Source | LinkedIn : By Peter Jordan 

Hi everyone. Today I found a great article in the  that I know many of you will enjoy reading or possibly relate to. The original article can be found here if you’d like to read the article there, or I’ve pasted parts of it here to share it. It’s well worth a read.

Learning how to survey and manage your financial position is perhaps the most important part of running a successful business.

Whatever your background, you will need to know how to collect figures and use them to establish your performance, your problems, and your opportunities for growth.

This guide will help you to manage your profits and losses plus your cashflow and profitability, by carefully preparing balance sheets and realistic budgets.

How do I manage my profits and losses?

You need to compose a profit and loss statement.

This records all the sales, expenses, costs, profits and losses for the previous ‘accounting period’ (commonly one year) , as well as any tax provisions.

It gives you a picture of your trading performance, and allows you to identify any growth or problem areas.
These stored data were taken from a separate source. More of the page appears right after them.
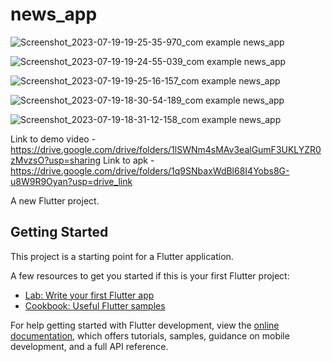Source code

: # news_app

![Screenshot_2023-07-19-19-25-35-970_com example news_app](https://github.com/nikhil-raj248/news-app/assets/71483319/af694e14-0c7a-4fa6-9a66-0f0b42f54ff1)

![Screenshot_2023-07-19-19-24-55-039_com example news_app](https://github.com/nikhil-raj248/news-app/assets/71483319/03ee7d88-c22e-4525-8b28-12158340d9fa)

![Screenshot_2023-07-19-19-25-16-157_com example news_app](https://github.com/nikhil-raj248/news-app/assets/71483319/047a788e-4817-47ad-bd77-fdbc49f3d167)

![Screenshot_2023-07-19-18-30-54-189_com example news_app](https://github.com/nikhil-raj248/news-app/assets/71483319/397ad6a3-e8d7-42fd-9736-9185c9e9881c)

![Screenshot_2023-07-19-18-31-12-158_com example news_app](https://github.com/nikhil-raj248/news-app/assets/71483319/8789cf09-9ddb-4ee9-a5d1-6152d8b8a119)

Link to demo video - https://drive.google.com/drive/folders/1lSWNm4sMAv3ealGumF3UKLYZR0zMvzsO?usp=sharing
Link to apk - https://drive.google.com/drive/folders/1q9SNbaxWdBl68I4Yobs8G-u8W9R9Oyan?usp=drive_link


A new Flutter project.

## Getting Started

This project is a starting point for a Flutter application.

A few resources to get you started if this is your first Flutter project:

- [Lab: Write your first Flutter app](https://docs.flutter.dev/get-started/codelab)
- [Cookbook: Useful Flutter samples](https://docs.flutter.dev/cookbook)

For help getting started with Flutter development, view the
[online documentation](https://docs.flutter.dev/), which offers tutorials,
samples, guidance on mobile development, and a full API reference.
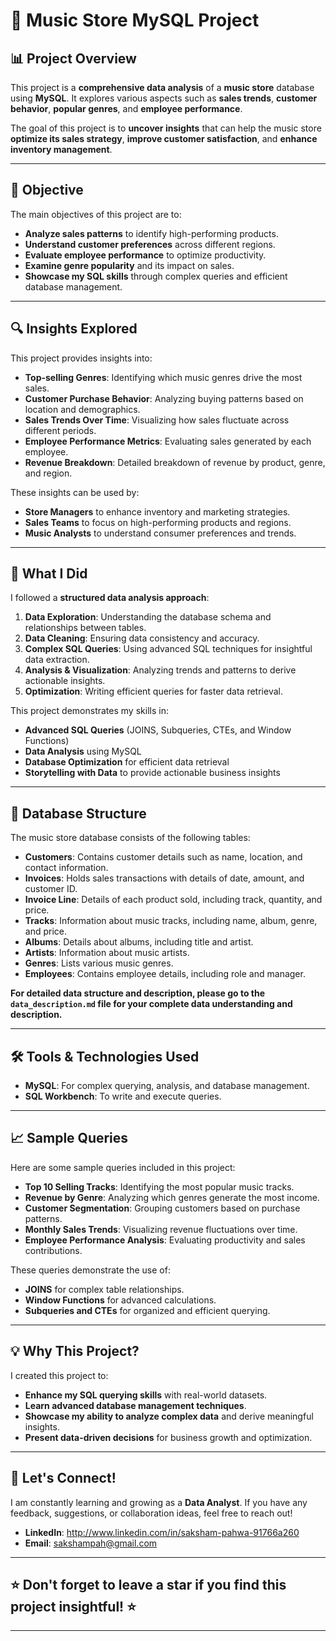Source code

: # 🎵 Music Store MySQL Project  

## 📊 Project Overview  
This project is a **comprehensive data analysis** of a **music store** database using **MySQL**. It explores various aspects such as **sales trends**, **customer behavior**, **popular genres**, and **employee performance**.  

The goal of this project is to **uncover insights** that can help the music store **optimize its sales strategy**, **improve customer satisfaction**, and **enhance inventory management**.  

---

## 🎯 Objective  
The main objectives of this project are to:  
- **Analyze sales patterns** to identify high-performing products.  
- **Understand customer preferences** across different regions.  
- **Evaluate employee performance** to optimize productivity.  
- **Examine genre popularity** and its impact on sales.  
- **Showcase my SQL skills** through complex queries and efficient database management.  

---

## 🔍 Insights Explored  
This project provides insights into:  
- **Top-selling Genres**: Identifying which music genres drive the most sales.  
- **Customer Purchase Behavior**: Analyzing buying patterns based on location and demographics.  
- **Sales Trends Over Time**: Visualizing how sales fluctuate across different periods.  
- **Employee Performance Metrics**: Evaluating sales generated by each employee.  
- **Revenue Breakdown**: Detailed breakdown of revenue by product, genre, and region.  

These insights can be used by:  
- **Store Managers** to enhance inventory and marketing strategies.  
- **Sales Teams** to focus on high-performing products and regions.  
- **Music Analysts** to understand consumer preferences and trends.  

---

## 🚀 What I Did  
I followed a **structured data analysis approach**:  
1. **Data Exploration**: Understanding the database schema and relationships between tables.  
2. **Data Cleaning**: Ensuring data consistency and accuracy.  
3. **Complex SQL Queries**: Using advanced SQL techniques for insightful data extraction.  
4. **Analysis & Visualization**: Analyzing trends and patterns to derive actionable insights.  
5. **Optimization**: Writing efficient queries for faster data retrieval.  

This project demonstrates my skills in:  
- **Advanced SQL Queries** (JOINS, Subqueries, CTEs, and Window Functions)  
- **Data Analysis** using MySQL  
- **Database Optimization** for efficient data retrieval  
- **Storytelling with Data** to provide actionable business insights  

---

## 📂 Database Structure  
The music store database consists of the following tables:  
- **Customers**: Contains customer details such as name, location, and contact information.  
- **Invoices**: Holds sales transactions with details of date, amount, and customer ID.  
- **Invoice Line**: Details of each product sold, including track, quantity, and price.  
- **Tracks**: Information about music tracks, including name, album, genre, and price.  
- **Albums**: Details about albums, including title and artist.  
- **Artists**: Information about music artists.  
- **Genres**: Lists various music genres.  
- **Employees**: Contains employee details, including role and manager.  

**For detailed data structure and description, please go to the `data_description.md` file for your complete data understanding and description.**  

---

## 🛠 Tools & Technologies Used  
- **MySQL**: For complex querying, analysis, and database management.  
- **SQL Workbench**: To write and execute queries.  

---

## 📈 Sample Queries  
Here are some sample queries included in this project:  
- **Top 10 Selling Tracks**: Identifying the most popular music tracks.  
- **Revenue by Genre**: Analyzing which genres generate the most income.  
- **Customer Segmentation**: Grouping customers based on purchase patterns.  
- **Monthly Sales Trends**: Visualizing revenue fluctuations over time.  
- **Employee Performance Analysis**: Evaluating productivity and sales contributions.  

These queries demonstrate the use of:  
- **JOINS** for complex table relationships.  
- **Window Functions** for advanced calculations.  
- **Subqueries and CTEs** for organized and efficient querying.  

---

## 💡 Why This Project?  
I created this project to:  
- **Enhance my SQL querying skills** with real-world datasets.  
- **Learn advanced database management techniques**.  
- **Showcase my ability to analyze complex data** and derive meaningful insights.  
- **Present data-driven decisions** for business growth and optimization.  

---

## 🤝 Let's Connect!  
I am constantly learning and growing as a **Data Analyst**. If you have any feedback, suggestions, or collaboration ideas, feel free to reach out!  

- **LinkedIn**: http://www.linkedin.com/in/saksham-pahwa-91766a260
- **Email**: sakshampah@gmail.com  

---

## ⭐ Don't forget to leave a star if you find this project insightful! ⭐  

---
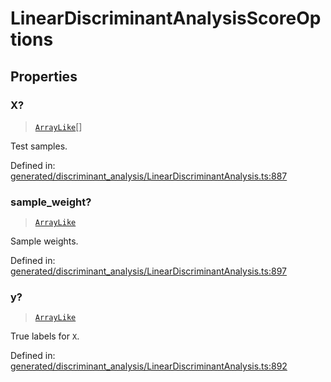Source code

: # LinearDiscriminantAnalysisScoreOptions

## Properties

### X?

> [`ArrayLike`](../types/ArrayLike.md)[]

Test samples.

Defined in:  [generated/discriminant\_analysis/LinearDiscriminantAnalysis.ts:887](https://github.com/transitive-bullshit/scikit-learn-ts/blob/92ab806/packages/sklearn/src/generated/discriminant_analysis/LinearDiscriminantAnalysis.ts#L887)

### sample\_weight?

> [`ArrayLike`](../types/ArrayLike.md)

Sample weights.

Defined in:  [generated/discriminant\_analysis/LinearDiscriminantAnalysis.ts:897](https://github.com/transitive-bullshit/scikit-learn-ts/blob/92ab806/packages/sklearn/src/generated/discriminant_analysis/LinearDiscriminantAnalysis.ts#L897)

### y?

> [`ArrayLike`](../types/ArrayLike.md)

True labels for `X`.

Defined in:  [generated/discriminant\_analysis/LinearDiscriminantAnalysis.ts:892](https://github.com/transitive-bullshit/scikit-learn-ts/blob/92ab806/packages/sklearn/src/generated/discriminant_analysis/LinearDiscriminantAnalysis.ts#L892)
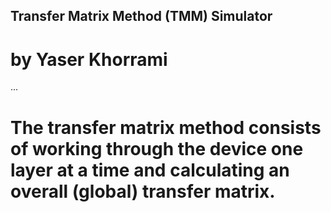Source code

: ## Transfer Matrix Method (TMM) Simulator
# by Yaser Khorrami
...
# The transfer matrix method consists of working through the device one layer at a time and calculating an overall (global) transfer matrix.
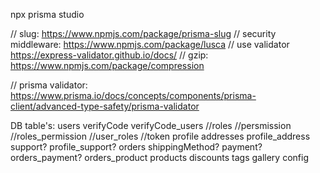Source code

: npx prisma studio

// slug: https://www.npmjs.com/package/prisma-slug
// security middleware: https://www.npmjs.com/package/lusca
// use validator https://express-validator.github.io/docs/
// gzip: https://www.npmjs.com/package/compression

// prisma validator: https://www.prisma.io/docs/concepts/components/prisma-client/advanced-type-safety/prisma-validator

DB table's:
users
verifyCode
verifyCode_users
//roles
//persmission
//roles_permission
//user_roles
//token
profile
addresses
profile_address
support?
profile_support?
orders
shippingMethod?
payment?
orders_payment?
orders_product
products
discounts
tags
gallery
config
Take the following steps and record as follows:

  1. Turnover, not including VAT.
  2. Direct costs. These are costs that rise in line with volume of sales (e.g. raw materials, etc).
  3. Gross profit. I.e. turnover minus direct costs/cost of sales.
  4. Indirect costs. I.e. Overheads – rent, salaries, depreciation of fixed assets, etc.
  5. Operating profit. Or PBIT – your profit prior to tax and interest, including any income or costs not related to your operations (e.g. money made when selling off an asset, etc). If you have a long term contract, decide how much from it to include in that years contract.
  6. Net interest payable. E.g. interest payable on bank loans, etc.
  7. Profit before tax. Take away interest charges from PBIT to reach this figure.
  8. Tax payable.
  9. Net profit.

Remember, regardless of whether they are invoices or not, record sales and purchases. Similarly, record prepayments and accruals in the relevant period. For example, any rent paid in advance, or payable interest, should be added later. Finally, spread out the costs of fixed assets. Instead of charging the full cost upon purchase, add a ‘depreciation’ charge in every period over the asset’s lifetime. You will need to work out yourself the likely rate of depreciation.

What is a balance sheet?

A balance sheet is a summary of your assets and liabilities – the value of what you own, and the price of what you owe.

Creating one gives you an idea of what position your business is in at the end of an accounting period.